Nivernais de souche, âgé aujourd’hui de 46 ans, Jean-Luc Millet s’est très jeune plongé dans l’univers de la cuisine. Dès l’adolescence, il rejoint l’école hôtelière de Château-Chinon pour y préparer un CAP, aujourd’hui équivalent à un Bac professionnel, explique-t-il.
A l’âge de 16 ans, il entame son premier stage à Beaune, à « L’Hôtel de la Poste », dirigé par Jean CHEVILLOT et classé 2 étoiles au très célèbre Guide Michelin. « C’était le restaurant phare de Bourgogne, explique Jean-Luc, il y avait près de 30 cuisiniers et pas moins de 20 personnes en salle. » Avec un chef japonais, il apprend alors le métier. « C’était très dur, mais ce fut un très bon apprentissage », se souvient-il.
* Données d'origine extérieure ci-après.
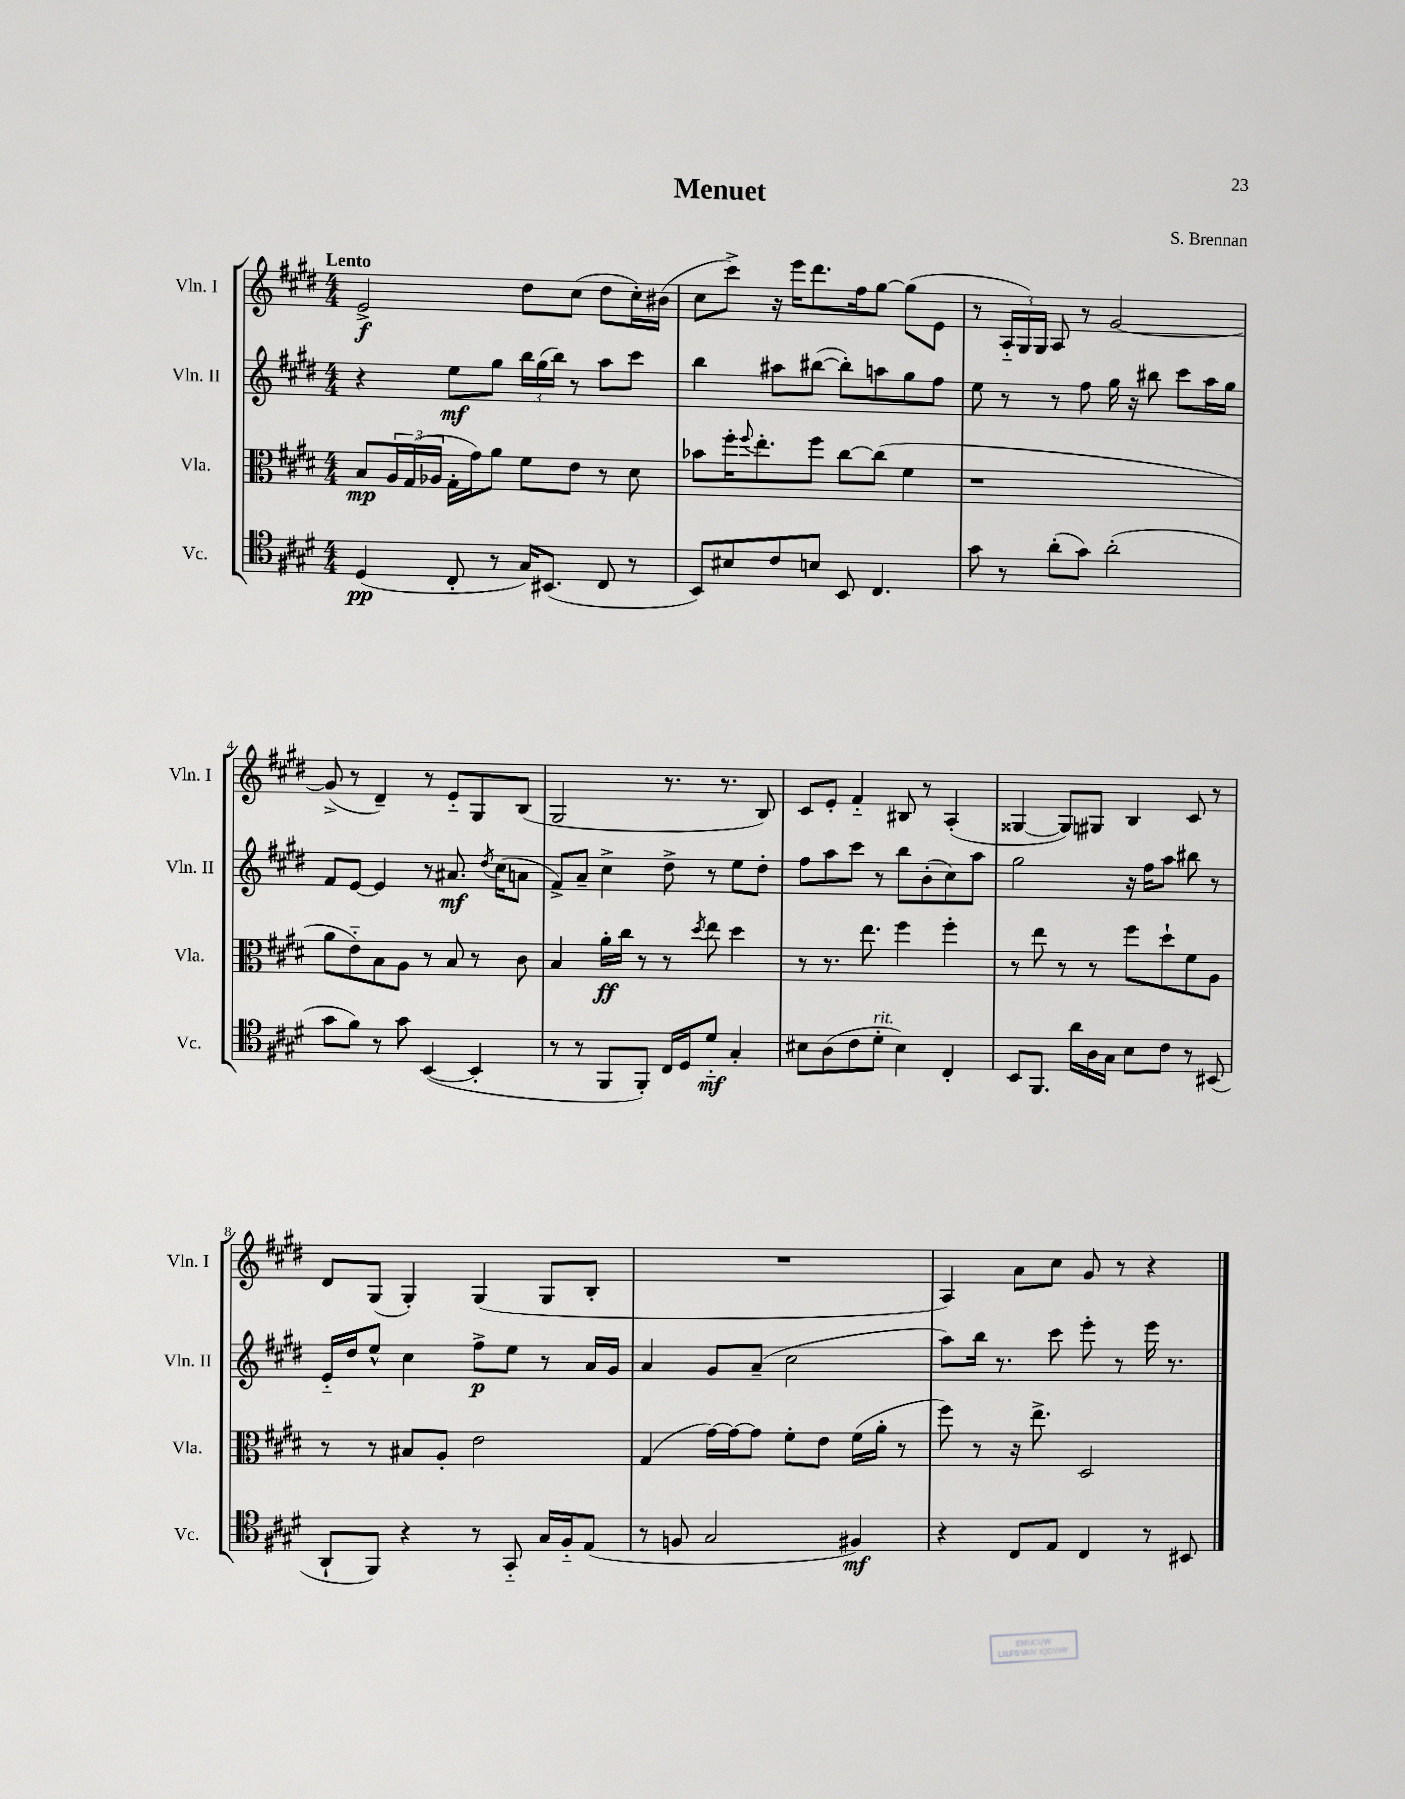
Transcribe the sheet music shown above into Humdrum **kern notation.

**kern	**kern	**kern	**kern
*staff4	*staff3	*staff2	*staff1
*clefC4	*clefC3	*clefG2	*clefG2
*k[f#c#g#d#]	*k[f#c#g#d#]	*k[f#c#g#d#]	*k[f#c#g#d#]
*M4/4	*M4/4	*M4/4	*M4/4
(4D#	8B	4r	2e^
.	24A	.	.
.	(24G#	.	.
.	24A-	.	.
8C#'	16G#'	8ee	.
.	16g#)	.	.
8r	8a	8gg#	.
16G#)	8f#	24bb	8dd#
.	.	(24gg#	.
(8.BB#	.	.	.
.	.	24bb)	.
.	8e	8r	(8cc#
8C#	8r	8aa	8dd#
8r	8d#	8ccc#	16cc#')
.	.	.	(16b#
=	=	=	=
8BB)	8b-	4bb	8cc#
8B#	16ff#'	.	8ccc#^)
.	8qqff#	.	.
.	8.ee'	.	.
8c#	.	8aa#	16r
.	.	.	16eee
8B	8ff#	([8bb#	8.ddd#
8BB	[8cc#	8bb#'])	.
.	.	.	16ff#
4.C#	(8cc#]	8aa	[8gg#
.	4f#	8gg#	(8gg#]
.	.	8ff#	8e
=	=	=	=
8g#	1r	8ee	8r
8r	.	8r	24A'~
.	.	.	24G#)
.	.	.	24G#
(8a'	.	8r	8A
8g#)	.	8ff#	8r
(2a'	.	16gg#	[2g#
.	.	16r	.
.	.	8bb#	.
.	.	8ccc#	.
.	.	16aa	.
.	.	16gg#	.
=	=	=	=
8g#	8a	8f#	(8g#^]
8f#)	8e'~)	[8e	8r
8r	8B	4e]	4d#~)
8g#	8A	.	.
([4BB	8r	8r	8r
.	8B	8.a#	8e'~
4BB']	8r	.	8G#
.	.	8qdd#	.
.	.	(16cc#	.
.	8c#	8a	(8B
=	=	=	=
8r	4B	8f#^)	2G#
8r	.	8a~	.
8FF#	16a'	4cc#^	.
.	16cc#	.	.
8FF#')	8r	.	.
16C#	8r	8dd#^	8.r
16D#	.	.	.
.	8qdd#	.	.
8d#'~	8ee	8r	.
.	.	.	8.r
4G#'	4dd#	8ee	.
.	.	8dd#'	8B)
=	=	=	=
8B#	8r	8ff#	8c#
(8A	8.r	8aa	8e'
8c#	.	8ccc#	4f#'~
.	8.ee	.	.
8d#'	.	8r	.
4B#)	4ff#	8bb	8B#
.	.	(8b'	8r
4C#'	4ff#'	8cc#)	(4A'
.	.	8aa	.
=	=	=	=
8BB	8r	2gg#	[4G##
8.FF#	8ee	.	.
.	8r	.	8G##])
16a	.	.	.
16A	8r	.	8G#
16G#	.	.	.
8B	8ff#	16r	4B
.	.	16ff#	.
8c#	8dd#`	8aa	.
8r	8f#	8bb#	8c#
(8BB#	8A	8r	8r
=	=	=	=
8AA`	8r	16e'~	8d#
.	.	16dd#	.
8FF#)	8r	8ee^^	(8G#
4r	8B#	4cc#	4G#')
.	8A'	.	.
8r	2e	8ff#^	(4G#
8GG#'~	.	8ee	.
16G#	.	8r	8G#
16F#'~	.	.	.
(8E	.	16a	8B'
.	.	16g#	.
=	=	=	=
8r	(4G#	4a	1r
8F	.	.	.
2G#	[16g#)	8g#	.
.	16g#_	.	.
.	8g#]	(8a~	.
.	8f#'	2cc#	.
.	8e	.	.
4F#)	(16f#	.	.
.	16a'	.	.
.	8r	.	.
=	=	=	=
4r	8ff#)	8aa)	4A)
.	8r	16bb	.
.	.	8.r	.
8C#	16r	.	8a
.	8.ee^	.	.
8E	.	8ccc#	8cc#
4C#	2D#	8eee'	8g#
.	.	8r	8r
8r	.	16eee	4r
.	.	8.r	.
8BB#	.	.	.
==	==	==	==
*-	*-	*-	*-
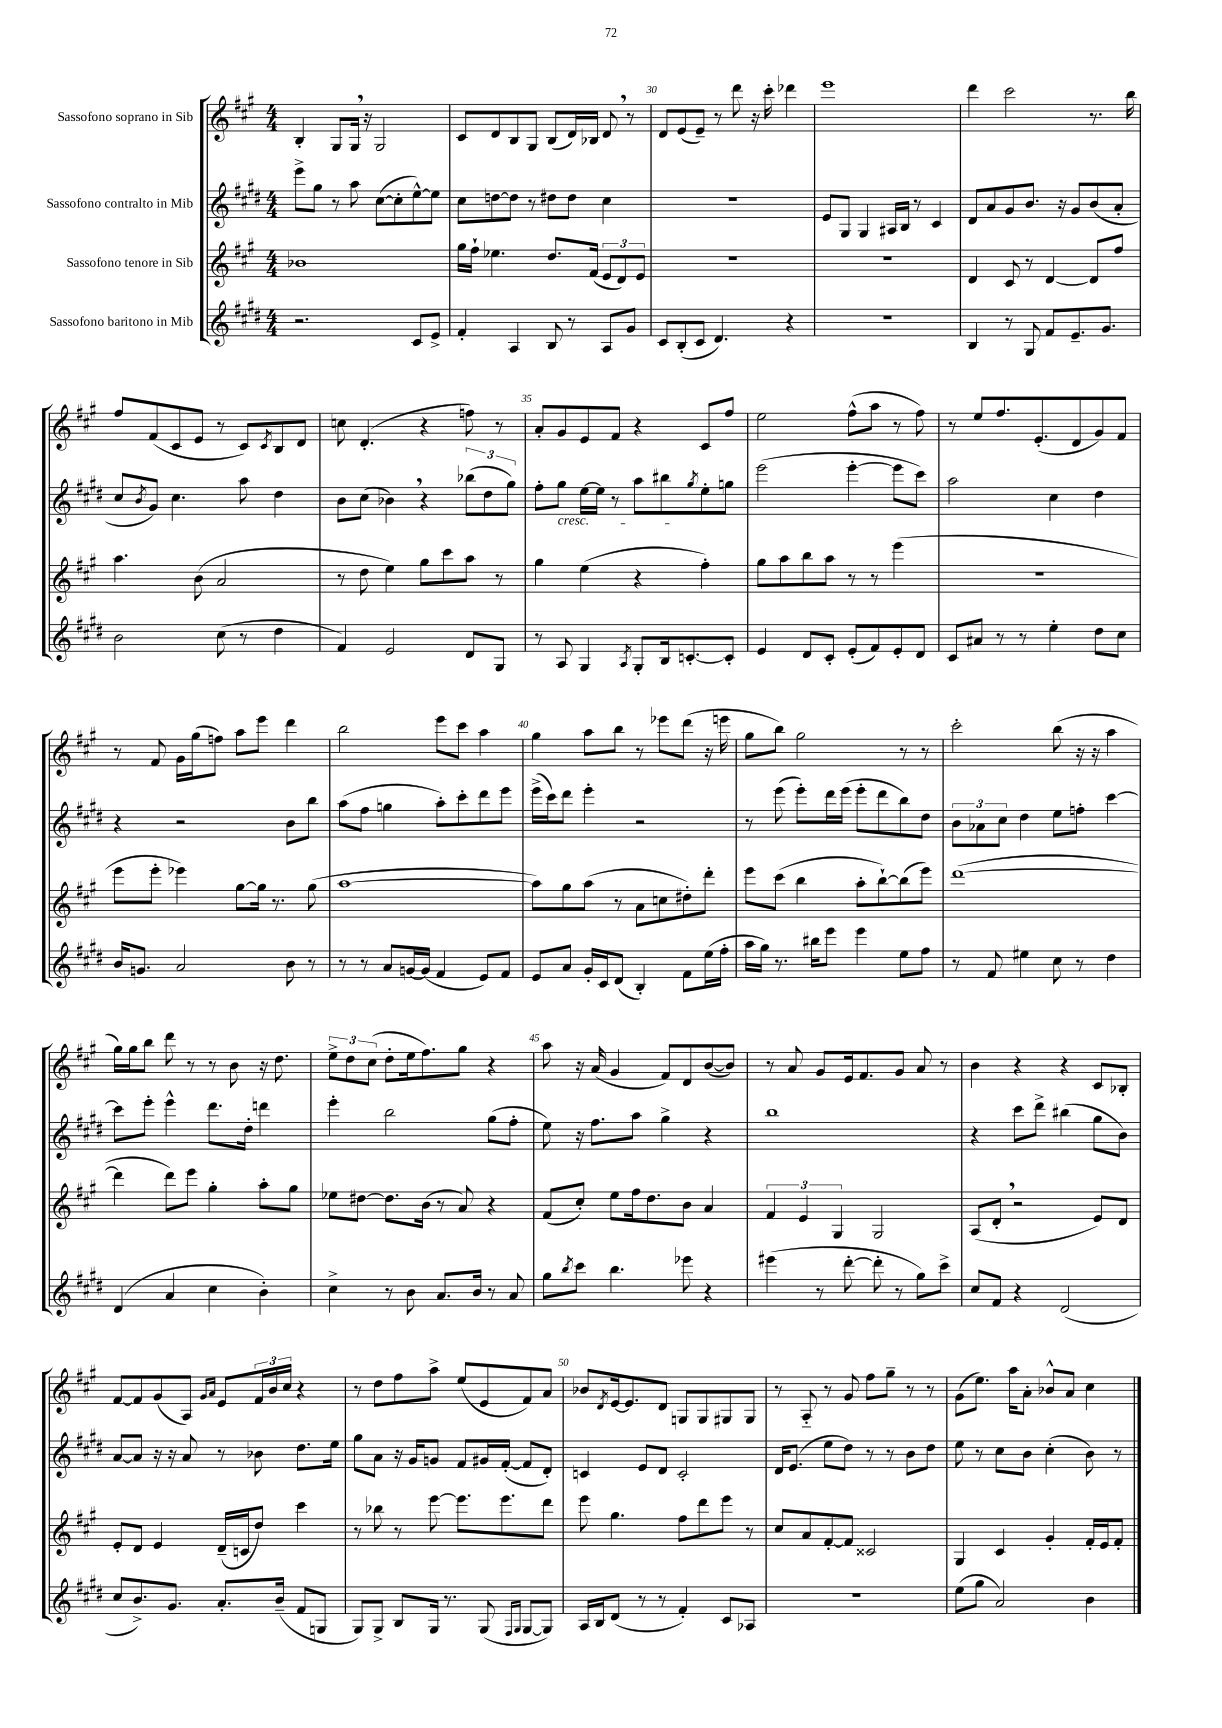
<<
\new StaffGroup <<
\new Staff = "s0" \with { instrumentName = "Sassofono soprano in Sib" } {
    \clef treble \key a \major \numericTimeSignature \time 4/4
    b4-. gis8 gis16 \breathe r16 gis2 |
    cis'8 d'8 b8 gis8 b8( d'16) bes16 d'8 \breathe r8 |
    d'8 e'8( e'8--) r8 d'''8 r16 cis'''16-. des'''4 |
    e'''1 |
    d'''4 cis'''2 r8. b''16 |
    fis''8 fis'8( cis'8 e'8 r8 cis'8) \acciaccatura { cis'8 } b8 d'8 |
    c''8 d'4.-.( r4 f''8) r8 |
    a'8-. gis'8 e'8 fis'8 r4 cis'8 fis''8 |
    e''2 fis''8-^( a''8 r8 fis''8) |
    r8 e''8 fis''8. e'8.-.( d'8 gis'8) fis'8 |
    r8 fis'8 gis'16 gis''16( f''8) a''8 e'''8 d'''4 |
    b''2 e'''8 cis'''8 a''4 |
    gis''4 a''8 b''8 r8 ees'''8 d'''8( r16 e'''16 |
    gis''8 b''8) gis''2 r8 r8 |
    cis'''2-. b''8( r16 r16 a''4 |
    gis''16) gis''16 b''8 d'''8 r8 r8 b'8 r16 d''8. |
    \tuplet 3/2 { e''8-> d''8 cis''8( } d''8-. e''16 fis''8.) gis''8 r4 |
    a''8 r16 a'16( gis'4 fis'8) d'8 b'8~( b'8) |
    r8 a'8 gis'8 e'16 fis'8. gis'8 a'8 r8 |
    b'4 r4 r4 cis'8 bes8-. |
    fis'8~ fis'8 gis'8( a8) \grace { gis'16 a'16 } e'8 \tuplet 3/2 { fis'16 b'16 cis''16 } r4 |
    r8 d''8 fis''8 a''8-> e''8( e'8 fis'8) a'8 |
    bes'8 \acciaccatura { d'8 } e'16~ e'8. d'8 g8 g8 gis8 gis8 |
    r8 a8-_ r8 gis'8 fis''8 gis''8-- r8 r8 |
    gis'8( e''8.) a''16 a'8-. bes'8-^ a'8 cis''4 \bar "|." |
}
\new Staff = "s1" \with { instrumentName = "Sassofono contralto in Mib" } {
    \clef treble \key e \major \numericTimeSignature \time 4/4
    e'''8-> gis''8 r8 a''8 cis''8~( cis''8-. e''8~-^) e''8 |
    cis''8 d''8~ d''8 r8 dis''8 dis''8 cis''4 |
    R1 |
    e'8 gis8 gis4 ais16 b16 r8 cis'4 |
    dis'8 a'8 gis'8 b'8. r16 gis'8 b'8( a'8-. |
    cis''8 \acciaccatura { b'8 } gis'8) cis''4. a''8 dis''4 |
    b'8 cis''8( bes'4) \breathe r4 \tuplet 3/2 { bes''8( dis''8 gis''8) } |
    fis''8-. gis''8\cresc e''16~ e''16 r8 a''8 bis''8\! \acciaccatura { gis''8 } e''8-. g''8 |
    e'''2( e'''4~-. e'''8 cis'''8) |
    a''2 cis''4 dis''4 |
    r4 r2 b'8 b''8 |
    a''8( fis''8 g''4 a''8-.) cis'''8-. dis'''8 e'''8 |
    e'''16->( cis'''16) dis'''8 e'''4-. r2 |
    r8 e'''8( e'''8-.) dis'''16 e'''16( e'''8-. dis'''8 b''8) dis''8 |
    \tuplet 3/2 { b'8 aes'8 cis''8 } dis''4 e''8 f''8-. cis'''4~ |
    cis'''8 e'''8-. e'''4-^ dis'''8. dis''16-. d'''4 |
    e'''4-. b''2 gis''8( fis''8-. |
    e''8) r16 fis''8. a''8 gis''4-> r4 |
    b''1 |
    r4 cis'''8 dis'''8-> bis''4( gis''8 b'8) |
    a'8~ a'8 r16 r16 a'8 r8 bes'8 dis''8. e''16 |
    gis''8 a'8 r16 gis'16 g'8 fis'8 gis'16 fis'16~-.( fis'8 dis'8-.) |
    c'4 e'8 dis'8 c'2-. |
    dis'16 e'8.( e''8 dis''8) r8 r8 b'8 dis''8 |
    e''8 r8 cis''8 b'8 cis''4-.( b'8) r8 \bar "|." |
}
\new Staff = "s2" \with { instrumentName = "Sassofono tenore in Sib" } {
    \clef treble \key a \major \numericTimeSignature \time 4/4
    bes'1 |
    gis''16 fis''16-! ees''4. d''8. fis'16( \tuplet 3/2 { e'8 d'8) e'8 } |
    R1 |
    R1 |
    d'4 cis'8 r8 d'4~ d'8 fis''8 |
    a''4. b'8( a'2 |
    r8 d''8 e''4) gis''8 cis'''8 a''8 r8 |
    gis''4 e''4( r4 fis''4-.) |
    gis''8 a''8 b''8 a''8 r8 r8 e'''4( |
    R1 |
    e'''8 e'''8-. ees'''4) gis''8~ gis''16 r8. gis''8( |
    a''1~ |
    a''8) gis''8 a''8( r8 a'8 c''8 dis''8-.) d'''8-. |
    e'''8 cis'''8( b''4 a''8-. b''8~-!) b''8( e'''8) |
    d'''1~( |
    d'''4 d'''8) e'''8 gis''4-. a''8-. gis''8 |
    ees''8 dis''8~ dis''8. b'16( r8 a'8) r4 |
    fis'8( cis''8-.) e''8 fis''16 d''8. b'8 a'4 |
    \tuplet 3/2 { fis'4 e'4 gis4 } gis2 |
    a8( d'8-. \breathe r2 e'8) d'8 |
    e'8-. d'8 e'4 d'16--( c'16 d''8) cis'''4 |
    r8 bes''8 r8 e'''8~ e'''8. e'''8. d'''8 |
    e'''8 gis''4. fis''8 d'''8 e'''8 r8 |
    cis''8 a'8 fis'8~-. fis'8 cisis'2 |
    gis4 cis'4 gis'4-. fis'16-. e'16 fis'8-. \bar "|." |
}
\new Staff = "s3" \with { instrumentName = "Sassofono baritono in Mib" } {
    \clef treble \key e \major \numericTimeSignature \time 4/4
    r2. cis'8 e'8-> |
    fis'4-. a4 b8 r8 a8 gis'8 |
    cis'8 b8-.( cis'8 dis'4.) r4 |
    r1 |
    b4 r8 gis8 fis'8 e'8.-- gis'8. |
    b'2 cis''8( r8 dis''4 |
    fis'4) e'2 dis'8 gis8 |
    r8 a8 gis4 \acciaccatura { a8 } gis8-. b16 c'8.~-. c'8-. |
    e'4 dis'8 cis'8-. e'8-.( fis'8) e'8-. dis'8 |
    cis'8 ais'8 r8 r8 e''4-. dis''8 cis''8 |
    b'16 g'8. a'2 b'8 r8 |
    r8 r8 a'8 g'16~ g'16( fis'4 e'8) fis'8 |
    e'8 a'8 gis'16-. cis'16 dis'8( b4-.) fis'8 e''16( fis''16-. |
    a''16 gis''16) r8. bis''16 e'''8 e'''4 e''8 fis''8 |
    r8 fis'8 eis''4 cis''8 r8 dis''4 |
    dis'4( a'4 cis''4 b'4-.) |
    cis''4-> r8 b'8 a'8. b'16 r8 a'8 |
    gis''8 \acciaccatura { b''8 } cis'''8 b''4. ees'''8 r4 |
    eis'''4( r8 dis'''8~-. dis'''8-. r8 gis''8) cis'''8-> |
    cis''8 fis'8 r4 dis'2( |
    cis''8 b'8.->) gis'8. a'8.-. b'16--( fis'8 g8 |
    gis8) gis8-> b8 gis16 r8. gis8( \grace { fis16 gis16 } gis8~ gis8) |
    a16 b16 dis'8( r8 r8 fis'4-.) cis'8 aes8 |
    R1 |
    e''8( gis''8 a'2) b'4 \bar "|." |
}
>>
>>
\layout { \context { \Score currentBarNumber = #28 \override BarNumber.break-visibility = ##(#f #t #t) barNumberVisibility = #(every-nth-bar-number-visible 5) } }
Au début des années 80, toujours dans le cadre de sa formation, il rejoint « Le Vieux Morvan » à Château-Chinon aux côtés de Jean et Ginette CHEVRIER, où François Mitterrand lui-même a ses habitudes. C’est alors l’époque d’une transition prépondérante dans le milieu gastronomique, entre ancienne et nouvelle cuisine.
| ► Ecoutez l’interview de Jean-luc MILLET | |
Il se retrouve ainsi au non moins célèbre Hôtel Edouard 7 et son restaurant le "Delmonico" classé 3 étoiles. C’est en salle, qu’il gravit alors les échelons, une autre mais très intéressante facette du métier, puisqu’elle lui permet de rencontrer de nombreuses personnalités. Citons par exemple Ginette MATHIOT, auteur d’une trentaine de livres de cuisine dont le très célèbre « Je sais cuisiner » tiré à plus de 6 millions d’exemplaires et aujourd’hui considéré comme bible culinaire, ou encore Lionel POILÂNE, grand boulanger dont les pains s’exportent dans le monde entier, tout particulièrement en Asie.
Il fait la connaissance en 2001 de Marcel CHARMANT, récemment élu Président du Conseil Général de la Nièvre. Cette rencontre, il la doit à Anne EMERY-DUMAS et Gérard DUMAS. « C’est aujourd’hui l’occasion pour moi de les remercier tous les trois publiquement. », confie-t-il.